Records from a dataset

··········

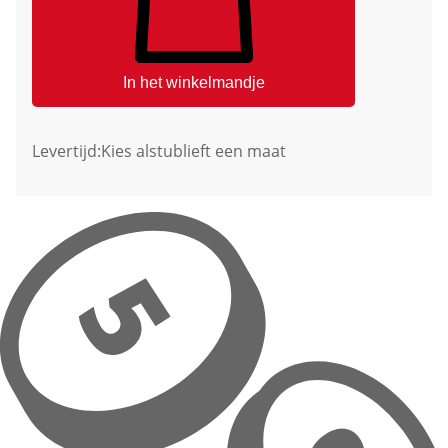
In het winkelmandje
Levertijd:
Kies alstublieft een maat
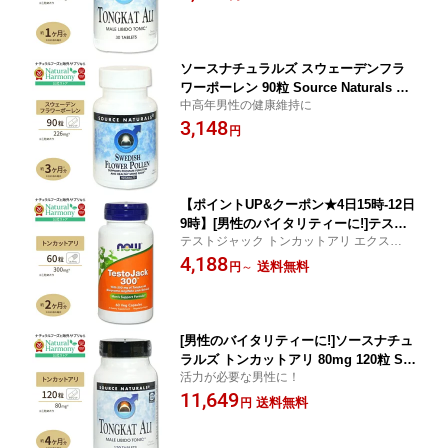
ル 健康サプリメント 栄養補助食品 海外
アメリカ【お取り寄せ商品】
ソースナチュラルズ スウェーデンフラ
ワーポーレン 90粒 Source Naturals Sw
中高年男性の健康維持に
edish Flower Pollen 90Tablets タブレ
3,148
ット 植物性 ハーブ スウェーデン産 花
円
粉 健康サプリメント 【お取り寄せ商
品】【合わせて買いたい】
【ポイントUP&クーポン★4日15時-12日
9時】[男性のバイタリティーに!]テスト
テストジャック トンカットアリ エクストラ
ジャック トンカットアリ 60粒 NOW Fo
ストレングス 60粒
4,188
ods(ナウフーズ) TestoJack 300 60vcp
送料無料
円
～
ナウスポーツ nowsports
[男性のバイタリティーに!]ソースナチュ
ラルズ トンカットアリ 80mg 120粒 So
活力が必要な男性に！
urce Naturals Tongkat Ali 80 mg 120ta
11,649
blet タブレット 健康サプリメント 栄養
送料無料
円
補助食品 海外 アメリカ【お取り寄せ商
品】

··········

→ **Problem statement**
Lines before the one containing "中高年男性の健康維持に" are to be left out; that line and every line after it through the end of the data should be copied exactly.

→ **Exercise response**
中高年男性の健康維持に
edish Flower Pollen 90Tablets タブレ
3,148
ット 植物性 ハーブ スウェーデン産 花
円
粉 健康サプリメント 【お取り寄せ商
品】【合わせて買いたい】
【ポイントUP&クーポン★4日15時-12日
9時】[男性のバイタリティーに!]テスト
テストジャック トンカットアリ エクストラ
ジャック トンカットアリ 60粒 NOW Fo
ストレングス 60粒
4,188
ods(ナウフーズ) TestoJack 300 60vcp
送料無料
円
～
ナウスポーツ nowsports
[男性のバイタリティーに!]ソースナチュ
ラルズ トンカットアリ 80mg 120粒 So
活力が必要な男性に！
urce Naturals Tongkat Ali 80 mg 120ta
11,649
blet タブレット 健康サプリメント 栄養
送料無料
円
補助食品 海外 アメリカ【お取り寄せ商
品】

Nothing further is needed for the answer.